(Page segmentation data)
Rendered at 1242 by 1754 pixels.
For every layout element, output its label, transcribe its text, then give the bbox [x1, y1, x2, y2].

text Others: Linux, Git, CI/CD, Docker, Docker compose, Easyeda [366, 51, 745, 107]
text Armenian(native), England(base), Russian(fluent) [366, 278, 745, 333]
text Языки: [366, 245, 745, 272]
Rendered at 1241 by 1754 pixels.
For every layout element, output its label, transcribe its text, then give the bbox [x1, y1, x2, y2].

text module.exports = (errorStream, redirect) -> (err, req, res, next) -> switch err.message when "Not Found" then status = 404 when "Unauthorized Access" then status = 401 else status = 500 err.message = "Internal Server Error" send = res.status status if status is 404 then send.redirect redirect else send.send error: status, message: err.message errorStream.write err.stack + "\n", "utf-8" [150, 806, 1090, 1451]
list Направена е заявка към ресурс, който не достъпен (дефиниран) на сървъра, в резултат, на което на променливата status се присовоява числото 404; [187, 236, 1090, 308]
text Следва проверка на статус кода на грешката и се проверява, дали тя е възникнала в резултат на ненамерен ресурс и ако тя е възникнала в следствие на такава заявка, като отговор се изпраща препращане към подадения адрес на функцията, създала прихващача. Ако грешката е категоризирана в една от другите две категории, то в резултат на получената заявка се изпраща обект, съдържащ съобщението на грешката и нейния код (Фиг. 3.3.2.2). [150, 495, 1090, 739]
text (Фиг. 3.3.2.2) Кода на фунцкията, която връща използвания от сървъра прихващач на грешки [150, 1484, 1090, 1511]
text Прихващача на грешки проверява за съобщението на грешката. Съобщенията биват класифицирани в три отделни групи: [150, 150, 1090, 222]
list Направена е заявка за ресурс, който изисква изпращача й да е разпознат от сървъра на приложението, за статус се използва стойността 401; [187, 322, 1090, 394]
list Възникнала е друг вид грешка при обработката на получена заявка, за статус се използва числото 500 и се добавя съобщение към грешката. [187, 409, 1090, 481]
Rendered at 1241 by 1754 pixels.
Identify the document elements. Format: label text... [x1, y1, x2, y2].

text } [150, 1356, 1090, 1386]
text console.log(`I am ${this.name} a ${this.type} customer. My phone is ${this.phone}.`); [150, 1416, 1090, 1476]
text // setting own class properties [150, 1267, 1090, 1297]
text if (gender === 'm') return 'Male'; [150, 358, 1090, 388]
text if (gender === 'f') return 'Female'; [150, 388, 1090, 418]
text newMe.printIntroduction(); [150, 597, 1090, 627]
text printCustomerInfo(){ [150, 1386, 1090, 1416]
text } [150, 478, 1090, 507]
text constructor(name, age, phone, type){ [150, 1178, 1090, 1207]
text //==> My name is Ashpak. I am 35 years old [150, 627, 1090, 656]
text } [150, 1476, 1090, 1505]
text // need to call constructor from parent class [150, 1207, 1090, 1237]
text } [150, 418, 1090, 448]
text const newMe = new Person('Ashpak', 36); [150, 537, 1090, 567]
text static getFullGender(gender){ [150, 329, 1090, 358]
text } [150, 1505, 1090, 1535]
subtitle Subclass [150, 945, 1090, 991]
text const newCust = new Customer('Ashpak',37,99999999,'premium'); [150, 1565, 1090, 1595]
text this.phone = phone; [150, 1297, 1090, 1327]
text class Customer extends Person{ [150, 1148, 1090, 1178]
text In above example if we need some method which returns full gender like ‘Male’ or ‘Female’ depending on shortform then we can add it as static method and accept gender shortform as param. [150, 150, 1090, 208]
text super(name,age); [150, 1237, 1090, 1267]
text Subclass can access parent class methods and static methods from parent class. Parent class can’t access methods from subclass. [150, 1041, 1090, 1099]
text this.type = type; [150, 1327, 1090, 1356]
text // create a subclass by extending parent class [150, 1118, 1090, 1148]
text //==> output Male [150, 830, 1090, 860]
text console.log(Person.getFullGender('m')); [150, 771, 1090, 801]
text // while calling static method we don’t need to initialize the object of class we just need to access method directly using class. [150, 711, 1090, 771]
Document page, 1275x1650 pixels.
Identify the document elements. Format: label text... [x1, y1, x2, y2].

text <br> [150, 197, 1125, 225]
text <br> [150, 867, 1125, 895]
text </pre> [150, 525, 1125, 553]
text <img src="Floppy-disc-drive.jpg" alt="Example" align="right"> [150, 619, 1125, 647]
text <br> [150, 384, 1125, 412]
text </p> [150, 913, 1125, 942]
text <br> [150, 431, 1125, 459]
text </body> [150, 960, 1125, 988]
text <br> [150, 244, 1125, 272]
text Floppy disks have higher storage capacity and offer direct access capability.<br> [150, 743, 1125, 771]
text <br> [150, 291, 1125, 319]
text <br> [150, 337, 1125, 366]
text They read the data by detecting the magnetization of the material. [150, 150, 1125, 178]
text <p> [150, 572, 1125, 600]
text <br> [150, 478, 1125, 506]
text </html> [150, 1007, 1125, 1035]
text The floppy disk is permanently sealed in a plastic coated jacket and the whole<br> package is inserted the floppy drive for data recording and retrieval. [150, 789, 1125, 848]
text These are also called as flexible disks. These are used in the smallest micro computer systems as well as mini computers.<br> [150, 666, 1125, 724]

- [EXERCISE DIRECTIONS]:
Lines that include the word "числото" — how many are there in the data? Answer with the number alone.

- [RESPONSE AREA]:
2